(Data records)

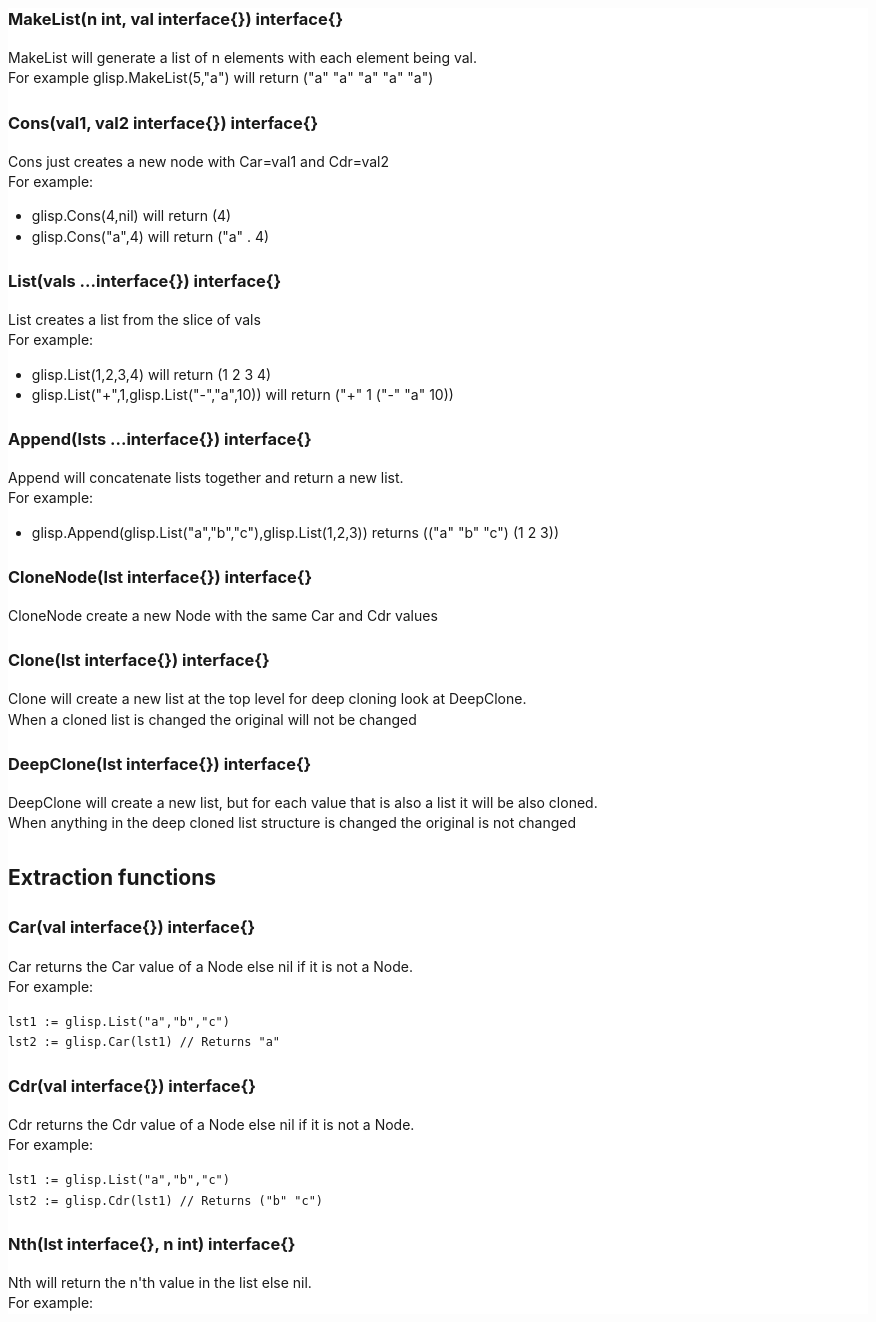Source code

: ### MakeList(n int, val interface{}) interface{}
MakeList will generate a list of n elements with each element being val.  
For example glisp.MakeList(5,"a") will return ("a" "a" "a" "a" "a")

### Cons(val1, val2 interface{}) interface{}
Cons just creates a new node with Car=val1 and Cdr=val2  
For example:  
* glisp.Cons(4,nil) will return (4)
* glisp.Cons("a",4) will return ("a" . 4)

### List(vals ...interface{}) interface{}
List creates a list from the slice of vals  
For example:
* glisp.List(1,2,3,4) will return (1 2 3 4)
* glisp.List("+",1,glisp.List("-","a",10)) will return ("+" 1 ("-" "a" 10))

### Append(lsts ...interface{}) interface{}
Append will concatenate lists together and return a new list.  
For example:
* glisp.Append(glisp.List("a","b","c"),glisp.List(1,2,3)) returns (("a" "b" "c") (1 2 3))

### CloneNode(lst interface{}) interface{}
CloneNode create a new Node with the same Car and Cdr values

### Clone(lst interface{}) interface{}
Clone will create a new list at the top level for deep cloning look at DeepClone.  
When a cloned list is changed the original will not be changed

### DeepClone(lst interface{}) interface{}
DeepClone will create a new list, but for each value that is also a list it will be also cloned.  
When anything in the deep cloned list structure is changed the original is not changed

## Extraction functions

### Car(val interface{}) interface{}
Car returns the Car value of a Node else nil if it is not a Node.  
For example:

    lst1 := glisp.List("a","b","c")  
    lst2 := glisp.Car(lst1) // Returns "a"

### Cdr(val interface{}) interface{}
Cdr returns the Cdr value of a Node else nil if it is not a Node.  
For example:

    lst1 := glisp.List("a","b","c")  
    lst2 := glisp.Cdr(lst1) // Returns ("b" "c")

### Nth(lst interface{}, n int) interface{}
Nth will return the n'th value in the list else nil.  
For example:
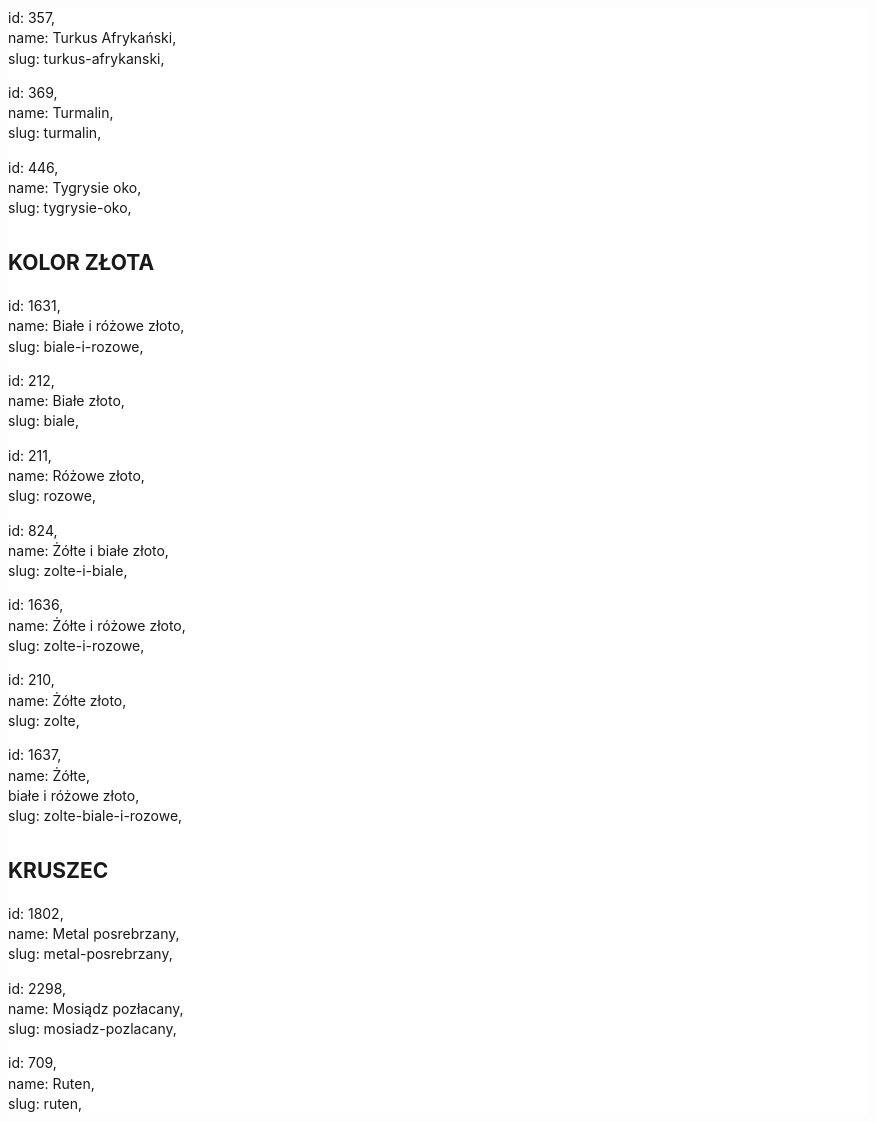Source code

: id: 357,<br>
name: Turkus Afrykański,<br>
slug: turkus-afrykanski,<br>

id: 369,<br>
name: Turmalin,<br>
slug: turmalin,<br>

id: 446,<br>
name: Tygrysie oko,<br>
slug: tygrysie-oko,<br>


## KOLOR ZŁOTA
id: 1631,<br>
name: Białe i różowe złoto,<br>
slug: biale-i-rozowe,<br>

id: 212,<br>
name: Białe złoto,<br>
slug: biale,<br>

id: 211,<br>
name: Różowe złoto,<br>
slug: rozowe,<br>

id: 824,<br>
name: Żółte i białe złoto,<br>
slug: zolte-i-biale,<br>

id: 1636,<br>
name: Żółte i różowe złoto,<br>
slug: zolte-i-rozowe,<br>

id: 210,<br>
name: Żółte złoto,<br>
slug: zolte,<br>

id: 1637,<br>
name: Żółte,<br> białe i różowe złoto,<br>
slug: zolte-biale-i-rozowe,<br>


## KRUSZEC
id: 1802,<br>
name: Metal posrebrzany,<br>
slug: metal-posrebrzany,<br>

id: 2298,<br>
name: Mosiądz pozłacany,<br>
slug: mosiadz-pozlacany,<br>

id: 709,<br>
name: Ruten,<br>
slug: ruten,<br>
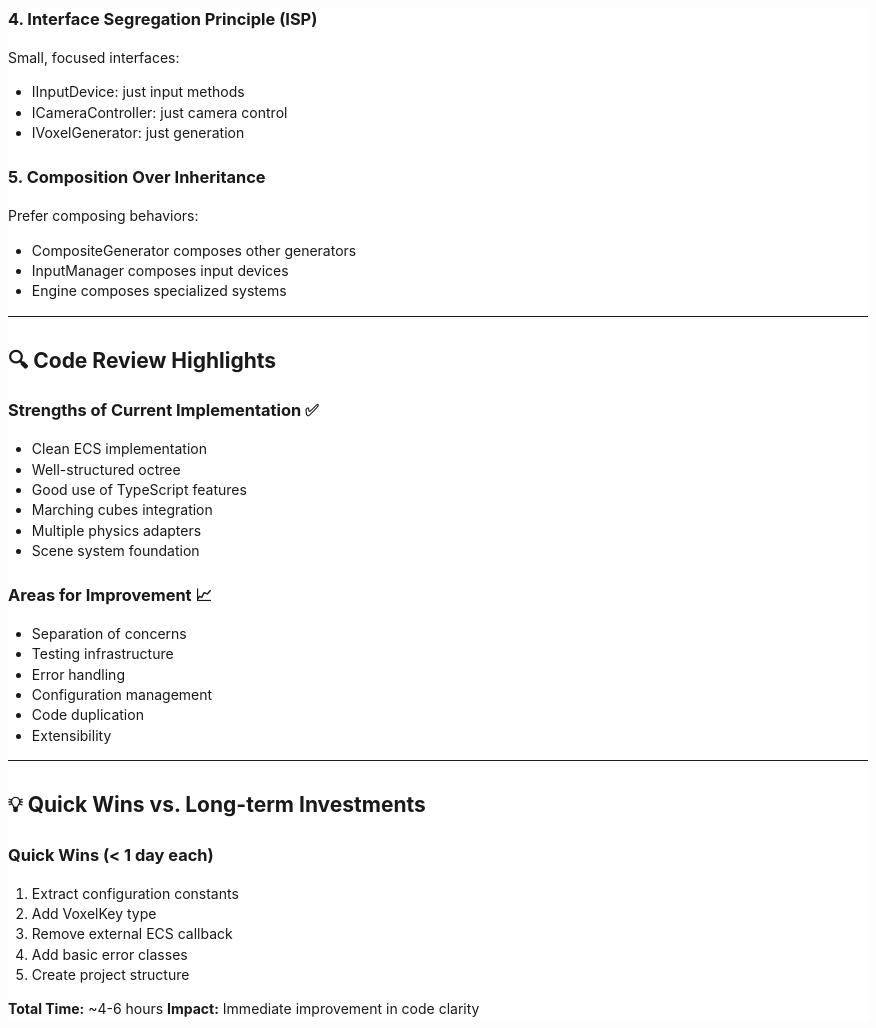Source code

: ### 4. Interface Segregation Principle (ISP)

Small, focused interfaces:

- IInputDevice: just input methods
- ICameraController: just camera control
- IVoxelGenerator: just generation

### 5. Composition Over Inheritance

Prefer composing behaviors:

- CompositeGenerator composes other generators
- InputManager composes input devices
- Engine composes specialized systems

---

## 🔍 Code Review Highlights

### Strengths of Current Implementation ✅

- Clean ECS implementation
- Well-structured octree
- Good use of TypeScript features
- Marching cubes integration
- Multiple physics adapters
- Scene system foundation

### Areas for Improvement 📈

- Separation of concerns
- Testing infrastructure
- Error handling
- Configuration management
- Code duplication
- Extensibility

---

## 💡 Quick Wins vs. Long-term Investments

### Quick Wins (< 1 day each)

1. Extract configuration constants
2. Add VoxelKey type
3. Remove external ECS callback
4. Add basic error classes
5. Create project structure

**Total Time:** ~4-6 hours
**Impact:** Immediate improvement in code clarity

(End Data records)

Reproduce the listing exactly. Do not include its images.

Source code

: ### MakeList(n int, val interface{}) interface{}
MakeList will generate a list of n elements with each element being val.  
For example glisp.MakeList(5,"a") will return ("a" "a" "a" "a" "a")

### Cons(val1, val2 interface{}) interface{}
Cons just creates a new node with Car=val1 and Cdr=val2  
For example:  
* glisp.Cons(4,nil) will return (4)
* glisp.Cons("a",4) will return ("a" . 4)

### List(vals ...interface{}) interface{}
List creates a list from the slice of vals  
For example:
* glisp.List(1,2,3,4) will return (1 2 3 4)
* glisp.List("+",1,glisp.List("-","a",10)) will return ("+" 1 ("-" "a" 10))

### Append(lsts ...interface{}) interface{}
Append will concatenate lists together and return a new list.  
For example:
* glisp.Append(glisp.List("a","b","c"),glisp.List(1,2,3)) returns (("a" "b" "c") (1 2 3))

### CloneNode(lst interface{}) interface{}
CloneNode create a new Node with the same Car and Cdr values

### Clone(lst interface{}) interface{}
Clone will create a new list at the top level for deep cloning look at DeepClone.  
When a cloned list is changed the original will not be changed

### DeepClone(lst interface{}) interface{}
DeepClone will create a new list, but for each value that is also a list it will be also cloned.  
When anything in the deep cloned list structure is changed the original is not changed

## Extraction functions

### Car(val interface{}) interface{}
Car returns the Car value of a Node else nil if it is not a Node.  
For example:

    lst1 := glisp.List("a","b","c")  
    lst2 := glisp.Car(lst1) // Returns "a"

### Cdr(val interface{}) interface{}
Cdr returns the Cdr value of a Node else nil if it is not a Node.  
For example:

    lst1 := glisp.List("a","b","c")  
    lst2 := glisp.Cdr(lst1) // Returns ("b" "c")

### Nth(lst interface{}, n int) interface{}
Nth will return the n'th value in the list else nil.  
For example:
Source code

: id: 357,<br>
name: Turkus Afrykański,<br>
slug: turkus-afrykanski,<br>

id: 369,<br>
name: Turmalin,<br>
slug: turmalin,<br>

id: 446,<br>
name: Tygrysie oko,<br>
slug: tygrysie-oko,<br>


## KOLOR ZŁOTA
id: 1631,<br>
name: Białe i różowe złoto,<br>
slug: biale-i-rozowe,<br>

id: 212,<br>
name: Białe złoto,<br>
slug: biale,<br>

id: 211,<br>
name: Różowe złoto,<br>
slug: rozowe,<br>

id: 824,<br>
name: Żółte i białe złoto,<br>
slug: zolte-i-biale,<br>

id: 1636,<br>
name: Żółte i różowe złoto,<br>
slug: zolte-i-rozowe,<br>

id: 210,<br>
name: Żółte złoto,<br>
slug: zolte,<br>

id: 1637,<br>
name: Żółte,<br> białe i różowe złoto,<br>
slug: zolte-biale-i-rozowe,<br>


## KRUSZEC
id: 1802,<br>
name: Metal posrebrzany,<br>
slug: metal-posrebrzany,<br>

id: 2298,<br>
name: Mosiądz pozłacany,<br>
slug: mosiadz-pozlacany,<br>

id: 709,<br>
name: Ruten,<br>
slug: ruten,<br>
Source code

: ### 4. Interface Segregation Principle (ISP)

Small, focused interfaces:

- IInputDevice: just input methods
- ICameraController: just camera control
- IVoxelGenerator: just generation

### 5. Composition Over Inheritance

Prefer composing behaviors:

- CompositeGenerator composes other generators
- InputManager composes input devices
- Engine composes specialized systems

---

## 🔍 Code Review Highlights

### Strengths of Current Implementation ✅

- Clean ECS implementation
- Well-structured octree
- Good use of TypeScript features
- Marching cubes integration
- Multiple physics adapters
- Scene system foundation

### Areas for Improvement 📈

- Separation of concerns
- Testing infrastructure
- Error handling
- Configuration management
- Code duplication
- Extensibility

---

## 💡 Quick Wins vs. Long-term Investments

### Quick Wins (< 1 day each)

1. Extract configuration constants
2. Add VoxelKey type
3. Remove external ECS callback
4. Add basic error classes
5. Create project structure

**Total Time:** ~4-6 hours
**Impact:** Immediate improvement in code clarity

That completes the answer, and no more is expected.